Kids and Candy

It is that time of year, again, when all the candy hits the shelves at the front of the store. Unfortunately the marketing for that candy gets better and better each year. I remember a time when I thought Starburst were not bad for you because they were “fat-free”.  Now I understand that “fat-free” is not the same as “chemical free.” I, as a parent, do not want my son to consume those chemicals. It is difficult to compete with marketing though, so I thought I would share a few tricks that work very well, for me.

One of Jacob’s favorite things is a trail-mix that we make him. The trail-mix includes cheerios, almonds, pretzels, raisins and peanuts. So every year, that is what we put in his Easter eggs. I have posted pictures of Jacob eating his peanuts from Easter eggs before and many people scowl at that; however, he absolutely loves it and gets so excited every time he opens an egg. Obviously, Easter is about much more than candy anyways, so we like to focus on the entire holiday.

As for the candy he gets from other Easter egg hunts, Halloween and school, we have a trade-in program. Jacob helps us count the number (math skills) of pieces of candy he received and he then “trades” his candy for Legos, which he loves more than any food! It is just a matter of teaching kids when they are young the reason why “excessive” candy is bad, and then provide them with better, healthier, options. Also, make sure you balance these healthy options, we have plenty of special events for cupcakes and ice cream. We try to make a fun event that includes getting a special treat from a place that uses real ingredients. Also, making desserts as a family is a fun way to use natural ingredients to have a special treat and they can learn something from it.

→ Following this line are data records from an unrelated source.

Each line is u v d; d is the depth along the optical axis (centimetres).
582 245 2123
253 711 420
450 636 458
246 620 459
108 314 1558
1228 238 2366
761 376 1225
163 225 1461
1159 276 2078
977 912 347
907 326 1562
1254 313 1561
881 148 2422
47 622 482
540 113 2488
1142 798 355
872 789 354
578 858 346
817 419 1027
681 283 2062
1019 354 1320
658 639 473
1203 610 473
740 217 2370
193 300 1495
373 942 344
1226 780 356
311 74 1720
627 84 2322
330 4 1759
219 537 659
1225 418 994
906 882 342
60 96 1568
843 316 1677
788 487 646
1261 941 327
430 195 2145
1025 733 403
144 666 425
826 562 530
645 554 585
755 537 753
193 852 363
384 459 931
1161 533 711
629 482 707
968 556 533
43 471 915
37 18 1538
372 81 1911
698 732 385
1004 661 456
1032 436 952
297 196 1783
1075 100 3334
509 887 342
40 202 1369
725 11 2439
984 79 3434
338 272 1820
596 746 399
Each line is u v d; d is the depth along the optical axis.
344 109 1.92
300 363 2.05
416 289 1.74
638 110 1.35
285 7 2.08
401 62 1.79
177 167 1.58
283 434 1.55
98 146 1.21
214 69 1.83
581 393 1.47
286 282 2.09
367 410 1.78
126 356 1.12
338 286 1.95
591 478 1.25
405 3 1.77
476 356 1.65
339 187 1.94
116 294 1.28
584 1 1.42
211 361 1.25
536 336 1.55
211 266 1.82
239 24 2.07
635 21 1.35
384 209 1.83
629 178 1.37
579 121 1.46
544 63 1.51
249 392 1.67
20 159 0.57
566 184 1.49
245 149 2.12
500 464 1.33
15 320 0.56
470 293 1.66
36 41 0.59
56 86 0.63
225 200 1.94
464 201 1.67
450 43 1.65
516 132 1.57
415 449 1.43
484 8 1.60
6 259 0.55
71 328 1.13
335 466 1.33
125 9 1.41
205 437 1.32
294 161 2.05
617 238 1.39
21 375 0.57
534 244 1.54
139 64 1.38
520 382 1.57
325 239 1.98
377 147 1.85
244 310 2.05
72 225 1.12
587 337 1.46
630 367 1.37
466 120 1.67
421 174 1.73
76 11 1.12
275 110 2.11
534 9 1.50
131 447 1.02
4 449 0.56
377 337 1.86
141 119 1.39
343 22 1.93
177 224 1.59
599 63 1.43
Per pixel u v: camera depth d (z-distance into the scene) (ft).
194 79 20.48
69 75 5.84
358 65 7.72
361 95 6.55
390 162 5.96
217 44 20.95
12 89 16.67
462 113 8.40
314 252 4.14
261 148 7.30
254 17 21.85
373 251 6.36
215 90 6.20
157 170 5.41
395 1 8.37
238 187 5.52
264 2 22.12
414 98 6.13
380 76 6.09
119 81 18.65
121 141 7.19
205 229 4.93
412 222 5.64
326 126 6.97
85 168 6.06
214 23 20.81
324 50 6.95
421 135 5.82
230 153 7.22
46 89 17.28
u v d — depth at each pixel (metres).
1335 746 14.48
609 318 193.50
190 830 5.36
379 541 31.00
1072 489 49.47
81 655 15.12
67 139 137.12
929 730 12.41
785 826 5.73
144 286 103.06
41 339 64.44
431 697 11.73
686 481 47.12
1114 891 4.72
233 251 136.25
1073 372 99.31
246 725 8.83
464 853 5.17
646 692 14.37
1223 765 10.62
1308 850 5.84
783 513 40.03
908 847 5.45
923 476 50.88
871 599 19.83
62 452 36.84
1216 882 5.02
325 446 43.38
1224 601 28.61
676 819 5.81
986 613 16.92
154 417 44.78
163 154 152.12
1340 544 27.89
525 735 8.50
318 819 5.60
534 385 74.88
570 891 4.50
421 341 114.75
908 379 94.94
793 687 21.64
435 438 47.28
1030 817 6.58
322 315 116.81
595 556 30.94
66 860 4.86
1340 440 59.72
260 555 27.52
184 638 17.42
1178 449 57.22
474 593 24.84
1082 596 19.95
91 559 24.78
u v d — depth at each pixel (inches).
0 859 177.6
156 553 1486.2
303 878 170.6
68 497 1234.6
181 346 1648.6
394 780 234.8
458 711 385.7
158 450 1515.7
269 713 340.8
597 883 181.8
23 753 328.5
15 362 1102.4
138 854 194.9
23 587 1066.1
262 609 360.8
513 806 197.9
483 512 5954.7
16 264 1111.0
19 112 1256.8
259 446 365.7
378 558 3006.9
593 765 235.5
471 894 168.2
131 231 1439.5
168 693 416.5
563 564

I hope that by us teaching Jacob the different types of food and what the purposes of them, he will make good dietary decisions as he gets older. It does concern me how much candy and junk food our children receive in school. I believe there should be other alternatives than candy or cake when celebrating or rewarding kids in school. I, for one, am looking forward to less “sugar crashes” after school; however, parents must agree and come together on this issue, before the schools’ will.